The program EMAN286 was used to quantify the total number of granules for each mitochondrion under each condition from TEM images. A total of 1345 individual mitochondrial images were acquired in the presence and absence of CsA for two calcium treatments. For the 75 µM CaCl2 treatment, there were 235 images of control mitochondria and 645 images of CsA-treated mitochondria. For the 100 µM CaCl2 treatment, there were 231 images of control mitochondria and 234 images for CsA-treated mitochondria. Mitochondrial and phosphate granule diameters were computed from three averages of two diagonal and one horizontal diameter measurement. Pixel resolution was converted to nanometers based on the magnification level. The fractional area that the calcium phosphate granules occupy per mitochondrion was calculated by multiplying the number of granules within a mitochondrion times the sum of all the granule areas divided by the area of the mitochondrion (Ngranules*Agranules / Amito). The calcium phosphate nanoclusters (n = 227) were determined by measuring the electron-dense regions located within the granules using ImageJ (NIH, Bethesda, MD, USA).

Statistics

The Shapiro-Wilks test was used to confirm data normality. All data were analyzed and plotted using either MATLAB 2019a or MATLAB 2019b (Mathworks, Inc., Natick, MA, USA).

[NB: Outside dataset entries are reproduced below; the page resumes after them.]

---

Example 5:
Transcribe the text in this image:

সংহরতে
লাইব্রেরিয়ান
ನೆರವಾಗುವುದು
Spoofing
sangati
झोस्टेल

The data in Figs. 1, 2 and 3 (n = 3–4) and stats presented for the calcium phosphate nanoclusters are presented as mean ± standard deviation. Mitochondrial images with calcium phosphate granules were only included for the histogram analysis (n value in the figures). An unpaired Student’s t test was used to compare the CsA treatment with the control group. An n-way ANOVA was run to determine significant effects between treatments at various calcium loads and different time-points. A p value < 0.05 was assumed to be statistically significant.

Reagents

All reagents were purchased from Sigma-Aldrich unless otherwise stated. Calcium Green-5 N hexapotassium salt was purchased from Thermo Fisher Scientific.